Think of the accounts in the Tortall Gazette! No. You cannot do this, sire."
Neal crossed his arms. "I learned stubbornness from Alanna, and I will make use of it. You lily-livered men tiptoe around everything. Why do you think not of the
uproarious clapping thunder resounding throughout the stage? Why do you think not of the fragrant flowers to be crushed under my nose?"
"I can think of a lot of things that can happen under your nose," a severely wounded Merric muttered blackly.
"You know," Neal said thoughtfully in response, "I don't even understand in the least why I placed you in the senate. I think I'm gonna follow old Roald's idea
and give Starsworn a chance at it."
"Your horse?" Everyone recoiled at this absurdity.
"Oh, yes," Neal said, "I shall see it happen tomorrow."
The advisors sighed collectively.
"And," Neal added as he turned back, "Make sure the drapes are washed."
--
Neal lumbered onto the stage with sweat-soaked worry, but he really needn't have - everyone was guffawing at his bloomers. He looked around bewilderedly and
assured himself there was nothing wrong with his outfit. He must look unfocused, though. Maybe that was the reason why no one was listening to his
monologue with rapt attention. (According to him, that rapt attention was a package deal when it came to his speeches. It was inevitable, and he mused about
putting a warning on the door for it.) He bravely smoothed the fabric of his vest down and began to sing despite the whispering.
Of course, the audience adored it - wait, was that a "boo"? No, he vowed he would never hear such a sound. And then more started filling the stage! Like bats
they were, or howler monkeys! Too bad, he thought regretfully, that he didn't bring bananas to pacify the curs.
"But you don't need bananas!" he shouted aloud, and the din stopped altogether. A candle flickered once and a pin dropped.

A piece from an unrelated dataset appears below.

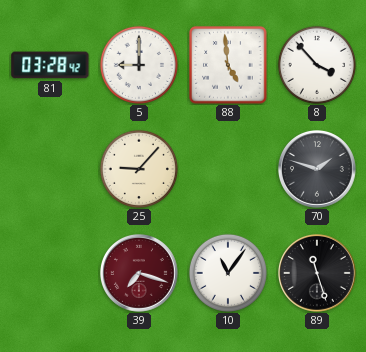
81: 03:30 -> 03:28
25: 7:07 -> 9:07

"Uh, Majesty, we all think you're bananas," a man said from the back, and everything exploded into chaos.
--
"Ah! The play was a failure! I am a failure!" Neal moaned through a crevice in his burnt palace. "Balor's Needle is the only possible solution to end this agony, this
- this mortification! I am so misunderstood. It is lamentable." And he would have lamented had he his lyre, but it had gone down the river. So he said, "What an
artist dies in me!" and waited for Lord Wyldon's eager commission to be executioner.